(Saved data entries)

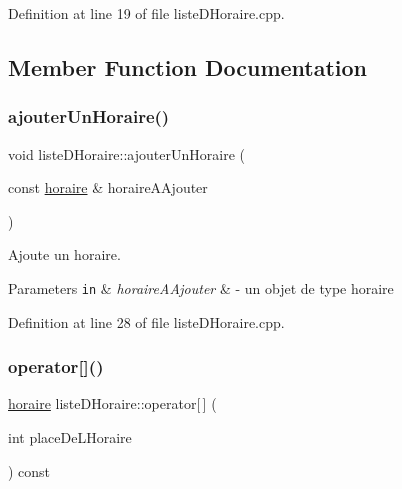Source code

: Definition at line 19 of file liste\+D\+Horaire.\+cpp.



\subsection{Member Function Documentation}
\hypertarget{classliste_d_horaire_a30f35985eb14300ad9cf8f44ef9d651e}{}\label{classliste_d_horaire_a30f35985eb14300ad9cf8f44ef9d651e} 
\subsubsection{\texorpdfstring{ajouter\+Un\+Horaire()}{ajouterUnHoraire()}}
{\footnotesize\ttfamily void liste\+D\+Horaire\+::ajouter\+Un\+Horaire (\begin{DoxyParamCaption}\item[{const \hyperlink{classhoraire}{horaire} \&}]{horaire\+A\+Ajouter }\end{DoxyParamCaption})}



Ajoute un horaire. 


\begin{DoxyParams}[1]{Parameters}
\mbox{\tt in}  & {\em horaire\+A\+Ajouter} & -\/ un objet de type horaire \\
\hline
\end{DoxyParams}


Definition at line 28 of file liste\+D\+Horaire.\+cpp.

\hypertarget{classliste_d_horaire_a23b08c00c1d32405bd84045ca9b6208a}{}\label{classliste_d_horaire_a23b08c00c1d32405bd84045ca9b6208a} 
\subsubsection{\texorpdfstring{operator[]()}{operator[]()}}
{\footnotesize\ttfamily \hyperlink{classhoraire}{horaire} liste\+D\+Horaire\+::operator\mbox{[}$\,$\mbox{]} (\begin{DoxyParamCaption}\item[{int}]{place\+De\+L\+Horaire }\end{DoxyParamCaption}) const}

§ **DESCRIPTION OF THE TASK**
Reproduce the lines above letter for letter. The pictures stay behind.

§ **WRITTEN REPLY**
Source code

: Definition at line 19 of file liste\+D\+Horaire.\+cpp.



\subsection{Member Function Documentation}
\hypertarget{classliste_d_horaire_a30f35985eb14300ad9cf8f44ef9d651e}{}\label{classliste_d_horaire_a30f35985eb14300ad9cf8f44ef9d651e} 
\subsubsection{\texorpdfstring{ajouter\+Un\+Horaire()}{ajouterUnHoraire()}}
{\footnotesize\ttfamily void liste\+D\+Horaire\+::ajouter\+Un\+Horaire (\begin{DoxyParamCaption}\item[{const \hyperlink{classhoraire}{horaire} \&}]{horaire\+A\+Ajouter }\end{DoxyParamCaption})}



Ajoute un horaire. 


\begin{DoxyParams}[1]{Parameters}
\mbox{\tt in}  & {\em horaire\+A\+Ajouter} & -\/ un objet de type horaire \\
\hline
\end{DoxyParams}


Definition at line 28 of file liste\+D\+Horaire.\+cpp.

\hypertarget{classliste_d_horaire_a23b08c00c1d32405bd84045ca9b6208a}{}\label{classliste_d_horaire_a23b08c00c1d32405bd84045ca9b6208a} 
\subsubsection{\texorpdfstring{operator[]()}{operator[]()}}
{\footnotesize\ttfamily \hyperlink{classhoraire}{horaire} liste\+D\+Horaire\+::operator\mbox{[}$\,$\mbox{]} (\begin{DoxyParamCaption}\item[{int}]{place\+De\+L\+Horaire }\end{DoxyParamCaption}) const}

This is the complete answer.